▶ _TASK_:
Print the full passage below on reading and writing data on a remote storage server, reproducing it word for word.

▶ _EXERCISE PASSAGE_:
The usage of data hosted in remote sources has become very common due the raise of APIs and web services. Everything is interconnected and its not wrong to say or assume that every software or application at some level utilises some data located on a remote source. APIs are usually available when there is a web service running, but there are times when you want to use a remote computer strictly for storage purpose only.
I was recently working on a project in which I had to read and write data from a remote computer. There was no API available to read and write data to that computer. Through this article, I will explain how I came up with a solution for this problem.
As shown below, I had 2 servers. I was running a web application on Application Server, and had to read and write some XML files to Storage Server. Both servers had linux running.

▶ _EXTRACTED INFORMATION_:
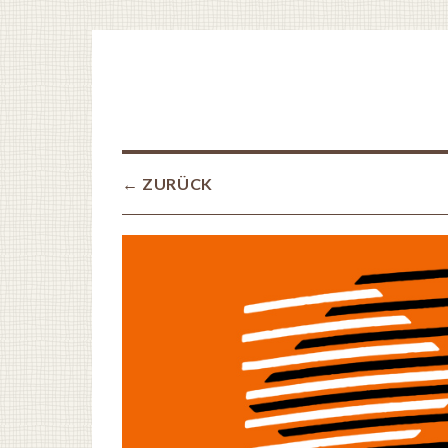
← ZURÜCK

...

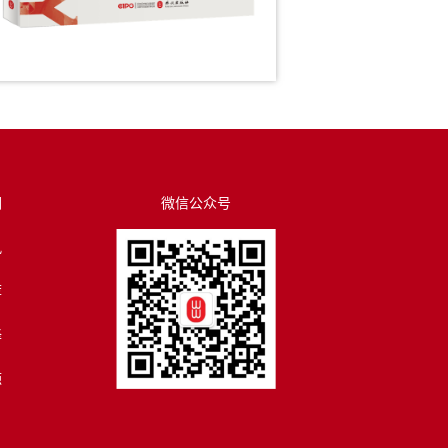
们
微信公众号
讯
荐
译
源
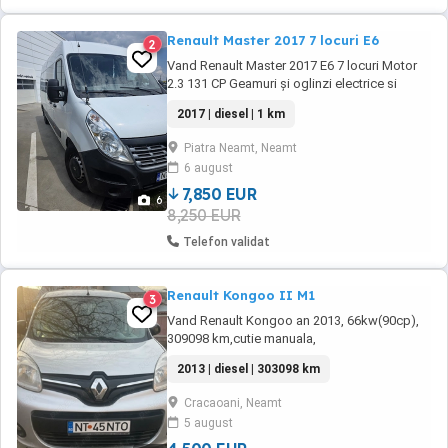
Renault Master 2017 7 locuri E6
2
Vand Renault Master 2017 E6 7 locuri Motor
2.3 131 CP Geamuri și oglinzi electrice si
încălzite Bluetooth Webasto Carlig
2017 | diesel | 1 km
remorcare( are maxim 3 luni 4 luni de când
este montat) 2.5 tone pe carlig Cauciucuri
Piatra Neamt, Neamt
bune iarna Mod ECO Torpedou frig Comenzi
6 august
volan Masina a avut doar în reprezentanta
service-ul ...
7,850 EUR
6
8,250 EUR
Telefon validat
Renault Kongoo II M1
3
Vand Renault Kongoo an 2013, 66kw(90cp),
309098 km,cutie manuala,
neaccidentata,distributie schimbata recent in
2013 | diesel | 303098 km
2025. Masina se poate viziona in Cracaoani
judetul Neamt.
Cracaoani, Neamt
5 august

▶ _THE ANSWER_:
The usage of data hosted in remote sources has become very common due the raise of APIs and web services. Everything is interconnected and its not wrong to say or assume that every software or application at some level utilises some data located on a remote source. APIs are usually available when there is a web service running, but there are times when you want to use a remote computer strictly for storage purpose only.
I was recently working on a project in which I had to read and write data from a remote computer. There was no API available to read and write data to that computer. Through this article, I will explain how I came up with a solution for this problem.
As shown below, I had 2 servers. I was running a web application on Application Server, and had to read and write some XML files to Storage Server. Both servers had linux running.